In 1968 McLain was the league MVP and a unanimous Cy Young Award winner, going 31-6 with a 1.96 ERA, 28 complete games, and 280 strikeouts. He was the first 30-game winner since Dizzy Dean in 1934, and helped the Tigers to their first World Championship since 1945.

McLain first came up in 1963 and he showed early flashes of brilliance, winning 16 games in 1965, 20 in 1966, and 17 in 1967. He might have won 20 in 1967, if not for an unexplained accident at home where he hurt his toe and missed his last six starts. His teammates, manager, and Tiger fans thought he was dogging it, and he was blamed for the Tigers’ close second-place finish in a wild, four-team scramble for the AL pennant.

Starting 1968, he could do nothing to erase the fans’ memory of the previous season.
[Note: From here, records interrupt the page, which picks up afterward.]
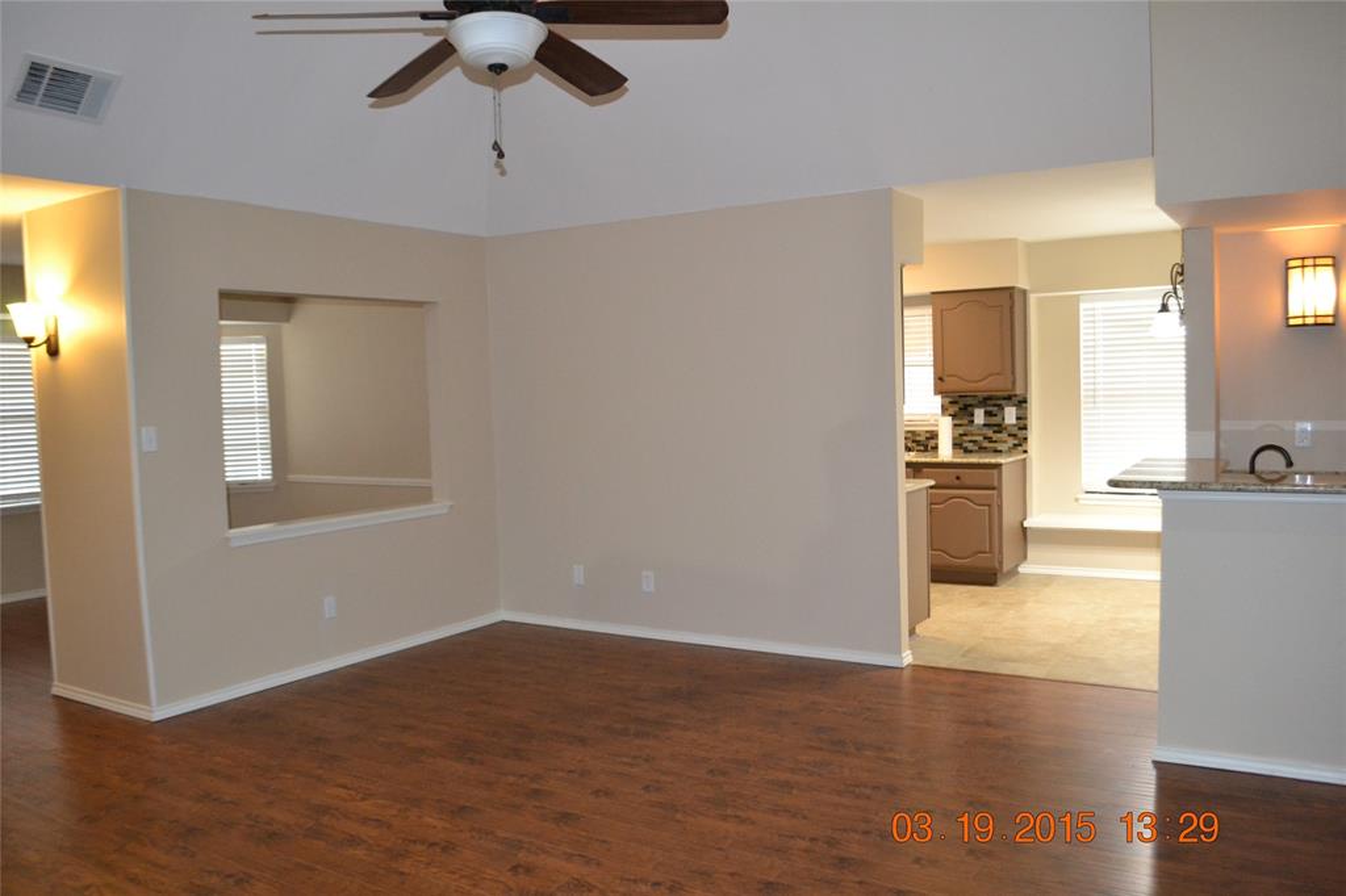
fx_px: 1009
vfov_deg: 47.9
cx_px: 673
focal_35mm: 27
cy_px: 448
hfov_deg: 67.4
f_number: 3.5
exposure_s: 1/60
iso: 2000
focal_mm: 18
He was booed at home after commenting that Detroit’s fans were “the world’s worst.” But soon the victories started to pile up. He won nine straight starts from mid-June to mid-July to stretch his record to 18-2. On September 1, he converted a Boog Powell line drive into a triple play to preserve his 27th victory. He was in the dugout when he won his 30th, a 5-4 come-from-behind victory over Oakland. In his 31st victory, he had a 6-1 lead over the Yankees, so he grooved a pitch to Mickey Mantle in Mantle’s last game in Tiger Stadium. Mantle crashed what would be his next-to-last career homer, passing Jimmie Foxx on the all-time home run list. McLain would have won 33 games if not for two consecutive 2-1 losses.

In the 1968 World Series, McLain lost both starts in which he opposed the Cardinals’ Bob Gibson, who had won 22 games and set a major league record with a 1.12 ERA. But McLain won Game Six on two days’ rest, setting up teammate Mickey Lolich to beat Gibson in the seventh game.
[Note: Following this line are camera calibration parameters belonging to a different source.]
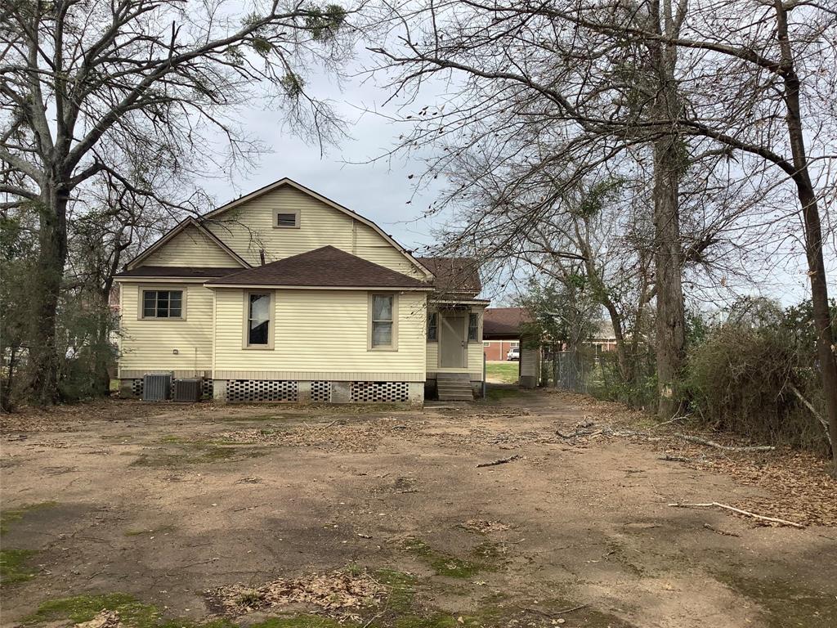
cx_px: 418
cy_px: 314
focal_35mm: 31
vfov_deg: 45.4
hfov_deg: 58.4
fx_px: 750
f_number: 2.4
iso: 25
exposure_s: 1/1181
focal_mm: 3.3
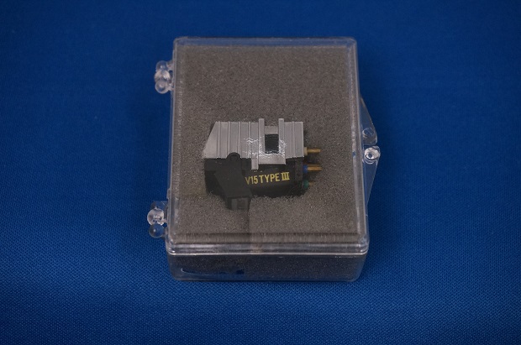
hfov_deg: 27.0
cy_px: 172
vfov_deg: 18.1
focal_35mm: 75
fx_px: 1083
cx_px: 260
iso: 1600
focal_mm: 50
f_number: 7.1
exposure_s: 1/250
Many thought that his nonstop off-season partying would adversely affect McLain, but his lifestyle didn’t stop Tiger management from awarding their cocky ace the team’s first $100,000 contract. McLain responded by winning a second Cy Young Award (he shared it with the Orioles’ Mike Cuellar) with a 24-9 mark and a team-record nine shutouts. But things started to unravel midway through the 1969 season. He angered manager Mayo Smith by not showing up until the fourth inning of the All-Star Game, which Smith wanted him to start. Then Sky King left before the game was over, flying out in his private Cessna.
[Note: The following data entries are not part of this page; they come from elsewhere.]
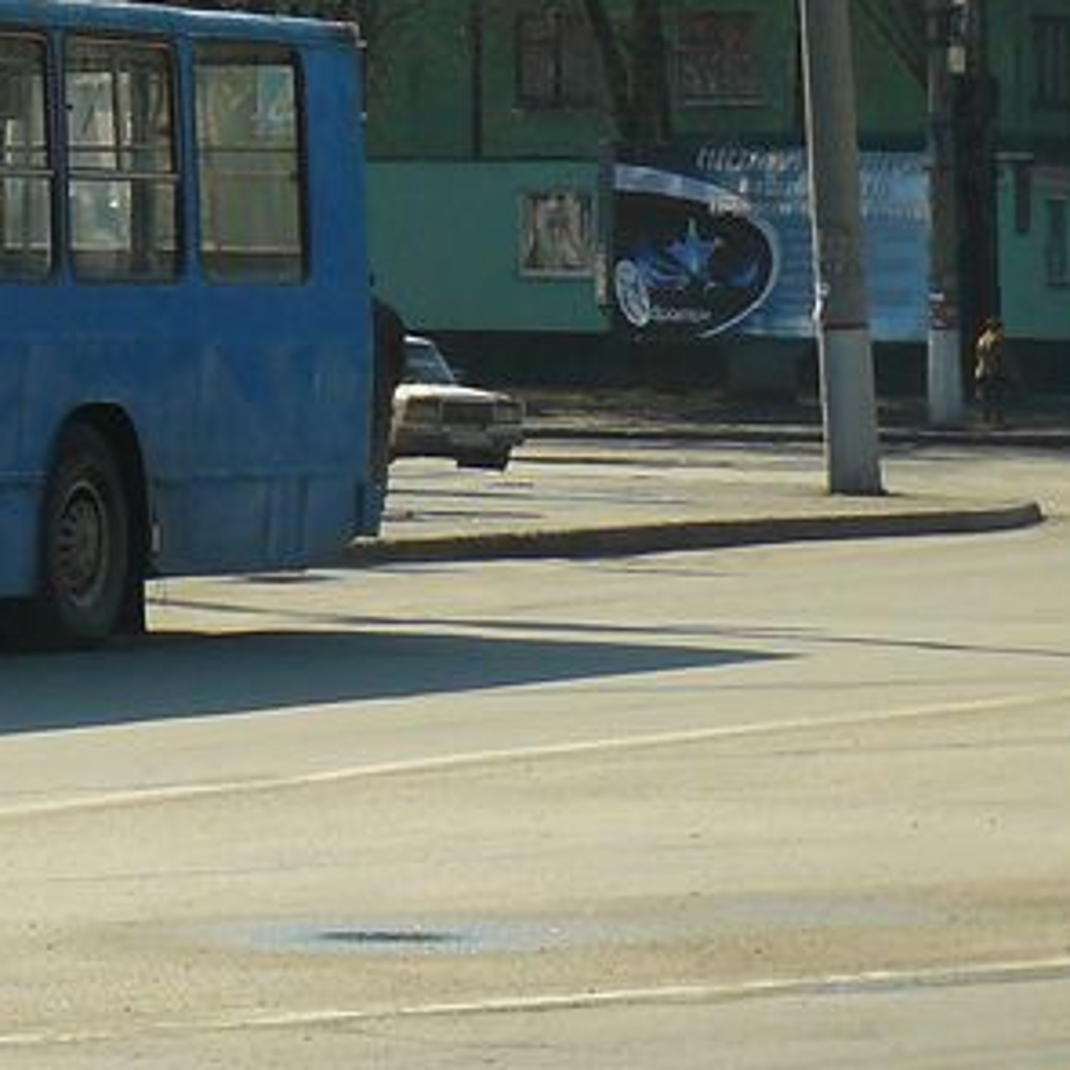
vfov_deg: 6.9
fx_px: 8813
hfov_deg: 6.8
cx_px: -736
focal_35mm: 252
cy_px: -236
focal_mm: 13.7
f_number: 3.2
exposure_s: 1/1000
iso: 100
In 1970 things fell apart. On April 1, Commissioner Bowie Kuhn suspended McLain for three months for a 1967 bookmaking incident. In August McLain filed for bankruptcy, then dumped ice water on a couple of Detroit writers. On September 9, Kuhn suspended him for the rest of the season for gun possession. Finally, on October 9, after a dismal 3-5, 4.65 season, he was traded to the Senators. Amid constant run-ins with no-nonsense Washington manager Ted Williams, McLain lost 22 games in 1971. He spent the 1972 season in Oakland and Atlanta. At the age of 28, his fastball and money were gone and his career was over. He put on weight. He tried several businesses, all of which failed. In the early 1980s, he spent over two years in jail before being granted a new trial and being released early in 1989. As he began to reassemble his life, he played the organ in a Michigan bar where Leon Spinks was the bartender, while listening to offers from promoters looking to get him back in the spotlight.